The show is a compendium of worn-out modern blockbuster tropes: flash cuts, gratuitous slow motion, gradually expanding flashbacks, mommy and daddy issues, “You are having a wonderful time, dammit!” underscoring. There’s only one really good scene in the pilot: da Vinci sketching birds in flight, their trajectories observed in super-slow motion (one of the few inventive uses of that technique) while the artist draws them, his penciled approximations seeming to merge with the real birds. (Da Vinci’s animated sketches are the best thing in the show.)
Everything else is good-enough-for-government-work, or good enough for Starz. Most of the men’s costumes look as though the characters are en route to a Chelsea bartending gig; da Vinci’s go-to ensemble — boots, leather jacket, and blouse open to the sternum — seems poignantly incomplete without leather pants. Toward the end of the pilot there’s a tryst that manages to combine, by my count, eight sex-scene clichés, including masks, fireworks, and cross-cutting with an event that occurred earlier. (If Riley’s torso is any indication, da Vinci’s inventions included the Nautilus machine.) The! Entire! Show! Has! Exclamation Points! After It! Even the whispers are INTENSE!!!! It’s like Shakespeare in Love plus The Borgias plus Elizabeth times a head injury.

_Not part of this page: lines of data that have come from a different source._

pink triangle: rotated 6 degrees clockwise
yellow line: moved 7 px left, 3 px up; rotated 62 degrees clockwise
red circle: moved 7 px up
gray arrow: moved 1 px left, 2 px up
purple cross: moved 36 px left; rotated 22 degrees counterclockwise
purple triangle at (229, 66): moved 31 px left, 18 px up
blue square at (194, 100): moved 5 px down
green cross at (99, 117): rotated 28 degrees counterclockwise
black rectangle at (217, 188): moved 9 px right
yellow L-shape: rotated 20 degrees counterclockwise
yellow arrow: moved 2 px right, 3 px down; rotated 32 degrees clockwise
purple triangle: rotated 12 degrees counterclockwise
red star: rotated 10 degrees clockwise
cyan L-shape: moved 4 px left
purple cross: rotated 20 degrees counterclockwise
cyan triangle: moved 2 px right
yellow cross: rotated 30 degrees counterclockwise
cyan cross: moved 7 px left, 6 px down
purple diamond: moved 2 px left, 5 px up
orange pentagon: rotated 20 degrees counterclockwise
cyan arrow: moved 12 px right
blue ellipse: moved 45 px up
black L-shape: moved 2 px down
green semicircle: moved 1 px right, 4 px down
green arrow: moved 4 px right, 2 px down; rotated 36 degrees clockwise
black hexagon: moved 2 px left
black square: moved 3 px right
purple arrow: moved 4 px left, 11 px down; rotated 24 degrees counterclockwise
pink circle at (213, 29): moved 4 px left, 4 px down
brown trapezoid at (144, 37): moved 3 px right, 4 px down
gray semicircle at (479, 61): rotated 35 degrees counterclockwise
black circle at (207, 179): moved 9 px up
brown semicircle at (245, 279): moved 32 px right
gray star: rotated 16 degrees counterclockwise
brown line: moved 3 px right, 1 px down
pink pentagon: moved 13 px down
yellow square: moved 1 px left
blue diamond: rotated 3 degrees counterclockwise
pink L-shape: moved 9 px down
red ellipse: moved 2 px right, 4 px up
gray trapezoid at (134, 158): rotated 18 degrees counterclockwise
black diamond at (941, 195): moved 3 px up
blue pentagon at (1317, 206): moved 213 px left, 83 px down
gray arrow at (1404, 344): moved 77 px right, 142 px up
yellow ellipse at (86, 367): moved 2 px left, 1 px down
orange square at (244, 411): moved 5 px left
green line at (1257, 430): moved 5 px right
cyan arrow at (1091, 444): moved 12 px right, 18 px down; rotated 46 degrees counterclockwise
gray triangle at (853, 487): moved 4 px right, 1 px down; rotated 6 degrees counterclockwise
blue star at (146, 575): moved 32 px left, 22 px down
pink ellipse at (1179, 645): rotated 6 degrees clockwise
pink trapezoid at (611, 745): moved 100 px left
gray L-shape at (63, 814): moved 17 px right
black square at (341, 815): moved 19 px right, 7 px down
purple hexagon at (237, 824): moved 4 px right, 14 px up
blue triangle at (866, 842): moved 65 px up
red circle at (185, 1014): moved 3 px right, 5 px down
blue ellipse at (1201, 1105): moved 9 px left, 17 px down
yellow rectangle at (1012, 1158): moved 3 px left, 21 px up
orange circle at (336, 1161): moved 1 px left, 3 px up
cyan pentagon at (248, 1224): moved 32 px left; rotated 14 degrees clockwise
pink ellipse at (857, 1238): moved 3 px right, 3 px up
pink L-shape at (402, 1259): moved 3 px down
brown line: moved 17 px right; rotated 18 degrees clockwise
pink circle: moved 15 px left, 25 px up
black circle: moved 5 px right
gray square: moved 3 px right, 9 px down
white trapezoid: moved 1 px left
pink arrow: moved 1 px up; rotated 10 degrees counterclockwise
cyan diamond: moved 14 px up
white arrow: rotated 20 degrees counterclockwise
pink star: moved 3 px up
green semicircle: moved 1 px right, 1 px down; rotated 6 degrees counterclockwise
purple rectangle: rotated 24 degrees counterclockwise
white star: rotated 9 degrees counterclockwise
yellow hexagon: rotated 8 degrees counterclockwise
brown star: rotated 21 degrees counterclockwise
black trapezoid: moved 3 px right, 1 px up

At this point, you may be thinking, This show sounds like fun, or at least a guilty pleasure — maybe I’ll check it out. Don’t. The cast plays every scene with feeling — particularly Riley, who’s cocky and lovable even when he’s being beaten by goons or bled with leeches or screaming, “I am the son of Earth and starry sky!” during a hallucination — but the net effect is still like hearing an undistinguished score performed by virtuoso musicians. Da Vinci’s Demons is too committed to hate, but not brilliantly weird enough to achieve camp status. It’s more fun to make fun of than it is to watch. But watch I will, if only to witness the inevitable moment when we learn that da Vinci put that smile on Mona Lisa’s face with another of his inventions.